“This award honors a community food-themed event or festival that makes our state a great place to live and visit.”
International Greek Food Festival
Pulaski County – Little Rock
Residents of central Arkansas and beyond know this annual tradition better than almost any other. For almost 40 years, the International Greek Food Festival has served food, friends and the community.
Held at the Annunciation Greek Orthodox Church in Little Rock, the Greek Food Festival has staked its flag atop the pinnacle of the best events in the state — perhaps most famously for the food served. The menu at this acclaimed annual celebration is filled with history and is reflective of the best that is the societal melting pot. The church boasts a many-cultured congregation with a long line of cooks from an even longer line of backgrounds, including Greek, Armenian, Georgian, Romanian, Russian, Indian, Middle-Eastern, English and American. As they proudly proclaim, “From these cultures has evolved this distinctive collection of foods identified with the Greek Orthodox Church — a style of cooking that not only captures the traditions of our heritage but makes eager eaters call for more.”
And as much as we Arkansans love our food, this festival brings more to the table than just loukaniko and pastitsio.

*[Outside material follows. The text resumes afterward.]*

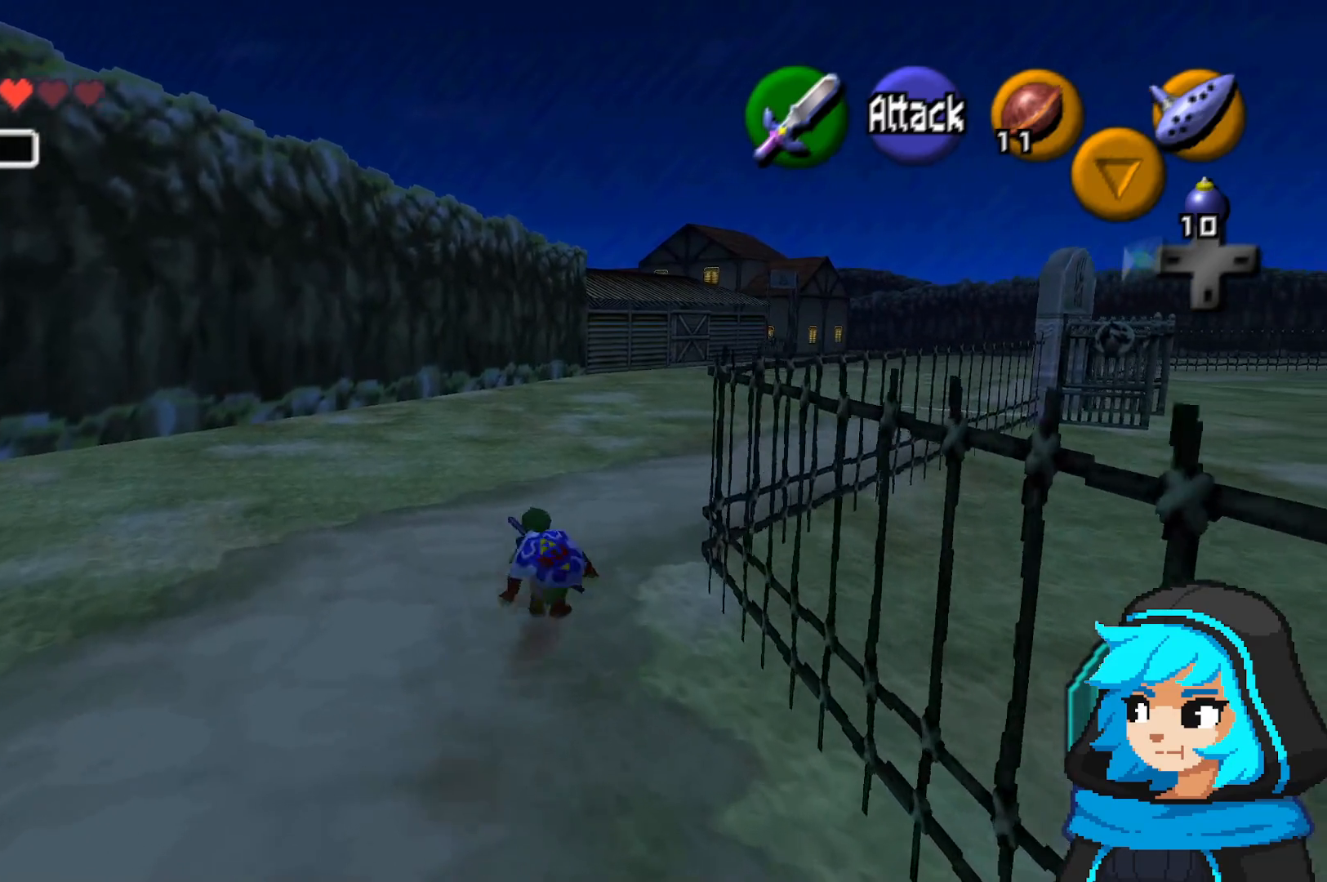
{"dt_ms": 500, "buttons": [], "left_stick": "center", "events": [[50, "left_stick", "center"]]}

Other attractions include the famous old world market, live entertainment, a kid’s area helmed by Easterseals and tours of the beautiful church.
Over the festival’s tenure, it has raised and donated over $1.5 million to 30 different local charities from the event’s entry fees — which are always $3 or three canned food items.
Our Lady of the Lake Church’s
Annual Spaghetti Dinner
Chicot County – Lake Village
The long-form title of this annual event is not the only mouthful in store for patrons venturing to Lake Village every spring. The Our Lady of the Lake Church’s Annual Spaghetti Dinner joins its other Italian-themed comrades among the oldest official gatherings in the state’s history. This one has been grating cheeses, simmering sauces and rolling up meatballs for over 100 years.
Organizers cook every plated morsel from scratch, which is no small feat considering the thousands of plates that are served.
Next to the church sits the Our Lady of the Lake Museum. In addition to being a tribute to the history of the church and its people, the museum also pays homage to a humble gathering of friends — its annual spaghetti dinner.
Bradley County Pink Tomato Festival
Bradley County – Warren
Now in its 64th iteration, the Bradley County Pink Tomato Festival is an annual celebration of the area’s favorite red berry.
Ever since the 1920s, the farmers of Bradley County have been growing and selling tomatoes. But not any strain would do; they chose a variety that would export well, picked when the tops of the tomatoes just barely turned pink. In 1956, after 30 years of plenty, a group of merchants in Warren decided to put on an event to commemorate the fruit (remember, it’s got seeds so it’s a fruit). A ripe celebration. The Pink Tomato Festival.
Today, the gathering boasts more than ever before. There is live music every night, a parade and beauty pageants, an all-tomato luncheon, street dance and arts and crafts. Past year’s events have also included eating contests and a golf tournament. Some 35,000 people attend the event each year, including every Arkansas governor since 1956.
Tontitown Grape Festival
Washington County – Tontitown
Tontitown’s yearly grape festival is literally the longest-running community gathering in Arkansas with recognition from the Library of Congress as such. It’s a more than 120-year-old memorial of the city’s rich history, one that began as a feast of thanksgiving and has turned into one of the largest festivals in the entire state.
The city was founded in 1898 by Italian Catholic immigrants, who planted some of the first vineyards and orchards in the region. The soil was perfect for concord grapes, and the business ripened.
In those earliest days, this festival was just a humble picnic for the Feast of St. Peter. Each year, the community would gather together as one and celebrate the year that had passed. The commemorative dish served — spaghetti dinners.
These days, the festival has expanded beyond anything those original settlers could have ever imagined. It features a carnival, live entertainment every night, grape-flavored ice cream, a grape stomp contest and an annual crowning of a Queen Concordia, or Grape Festival Queen.
But it’s about the pasta. No matter how large it gets, no matter how many more people are in attendance, the historic spaghetti dinners are at the center of it all. Last year, they served around 10,000 of the homemade dishes.